We can obtain the following transition kernels: $p_{0t}(x|x(0))$ is a Gaussian distribution with mean and variance 
\begin{align*}
\mu(x(0), t) &= x(0) \, \exp\left(-\frac 1 4 t^2 (\beta_\text{max}-\beta_\text{min}) - \frac 1 2 t \beta_\text{min}\right), \\
\sigma(x(0), t)^2 &= 1 - \exp \left(-\frac 1 2 t^2 (\beta_\text{max}-\beta_\text{min}) - t \beta_\text{min}  \right).
\end{align*}
Perhaps it is more proper to say that the variance is $\sigma(x(0), t)^2 \mathbf I$, i.e., every component of the distribution is independent with variance $\sigma(x(0), t)$. In any case, letting $k$ be the number of components, the density of a multivariate gaussian with mean $\mu$ and independent components each having variance $\sigma^2$ is given by
$$
(2 \pi)^{-k/2} \sigma^{-k} \exp \left(- \frac{\|x - \mu \|^2}{2 \sigma^2} \right).
$$
Taking the log and then gradient (with respect to $x$) of this, we get 
$$
-(x-\mu)/\sigma^2.
$$
So we see that 
$$
 -\nabla_x \log(p_{0t}(x | x(0))) = (\mu(x(0)) - x)/\sigma(x(0))^2
 = x(0) \frac{ \exp\left(-\frac 1 4 t^2 (\beta_\text{max}-\beta_\text{min}) - \frac 1 2 t \beta_\text{min}\right)}{1 - \exp \left(-\frac 1 2 t^2 (\beta_\text{max}-\beta_\text{min}) - t \beta_\text{min}  \right)}.
$$
At this point, we have everything we need for our loss function and, thus, everything to train a neural network to approximate the score function.
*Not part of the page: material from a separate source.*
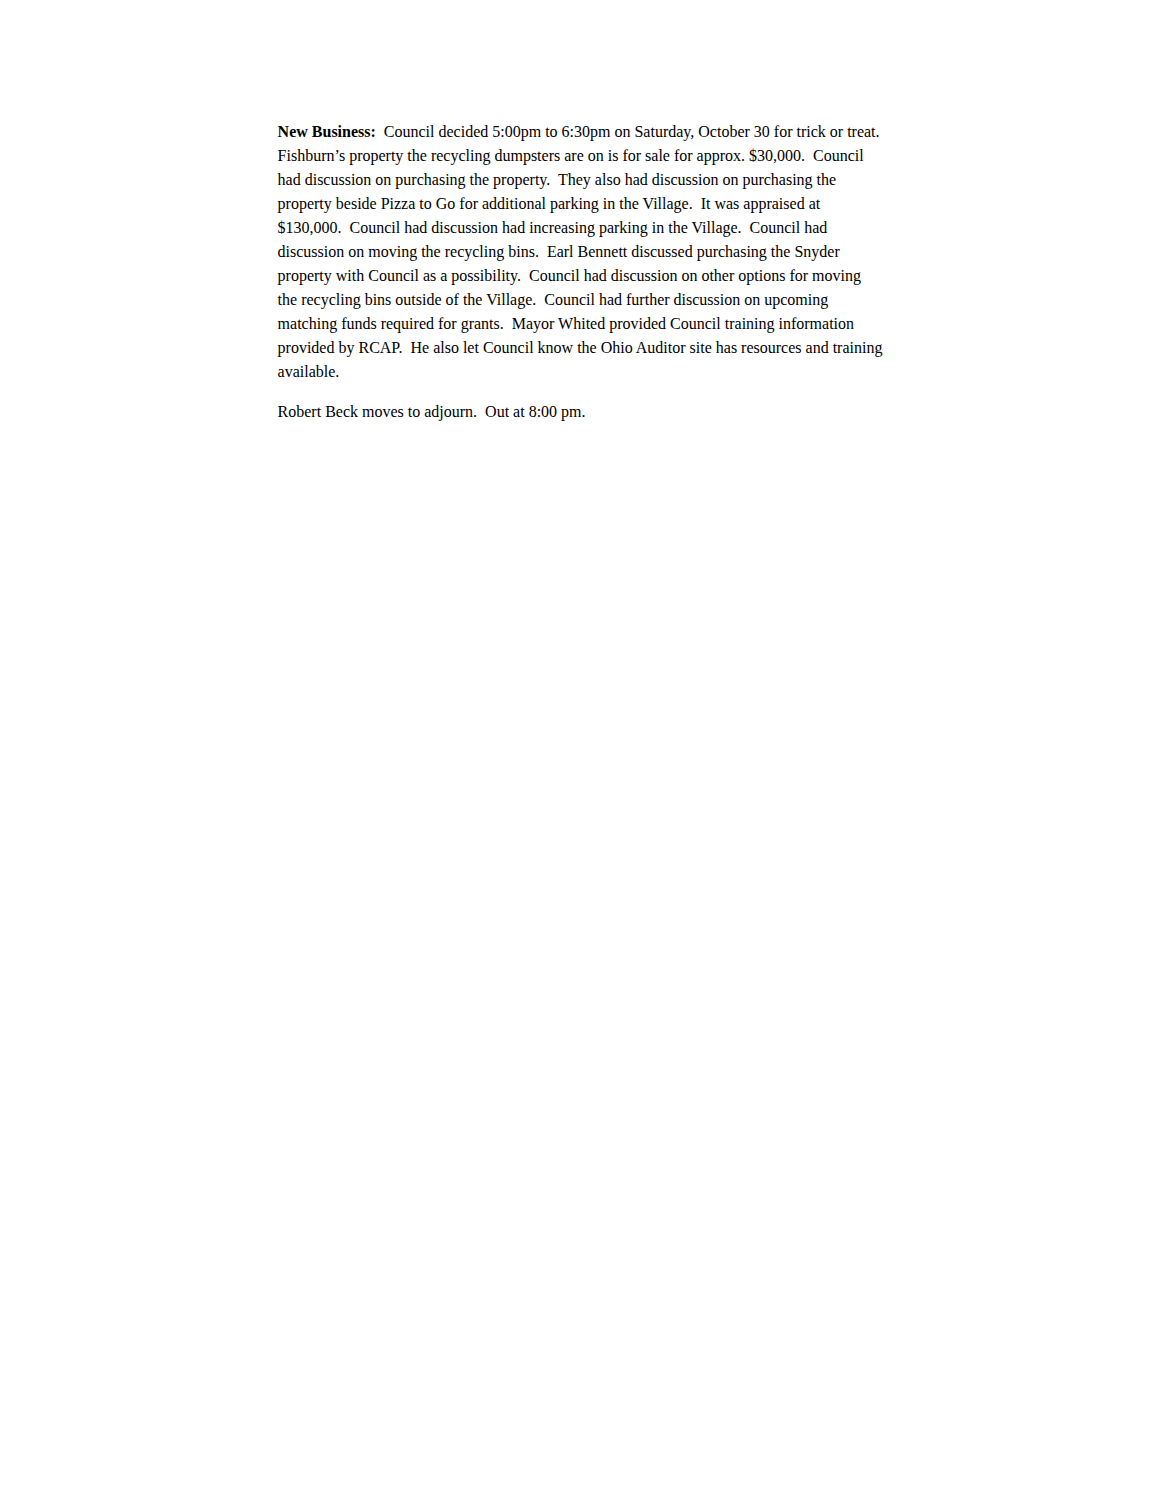New Business: Council decided 5:00pm to 6:30pm on Saturday, October 30 for trick or treat. Fishburn’s property the recycling dumpsters are on is for sale for approx. $30,000. Council had discussion on purchasing the property. They also had discussion on purchasing the property beside Pizza to Go for additional parking in the Village. It was appraised at $130,000. Council had discussion had increasing parking in the Village. Council had discussion on moving the recycling bins. Earl Bennett discussed purchasing the Snyder property with Council as a possibility. Council had discussion on other options for moving the recycling bins outside of the Village. Council had further discussion on upcoming matching funds required for grants. Mayor Whited provided Council training information provided by RCAP. He also let Council know the Ohio Auditor site has resources and training available.
Robert Beck moves to adjourn. Out at 8:00 pm.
Before we actually implement things, though, it's important to note that there are some issues when $t$ is very close to $0$. The root of the issue is that we do not actually have access to $p(0)$, but only a finite number of samples from it. When we approximate $\mathbb E_{p_0(x)}$ by sampling from our dataset, what we are actually doing is replacing $p(0)$ by an average of delta distributions located at the points in our dataset. When as $t$ goes to $0$, the density $p_t$ becomes spiky, with spikes at the data points that blow up as $t$ goes to $0$. And the transition kernel $p_{0t}(x | x(0))$ also blows up, making its log gradient difficult to work with. To get around this, one can simply choose a small number $\varepsilon$ and restrict all computation to $t \in [\varepsilon, 1]$, and sample from $p_\varepsilon$ instead of $p_0$. A choice of $\varepsilon = 10^{-5}$ is made for training, and $\varepsilon = 10^{-3}$ for sampling (these numbers are again copied from the paper).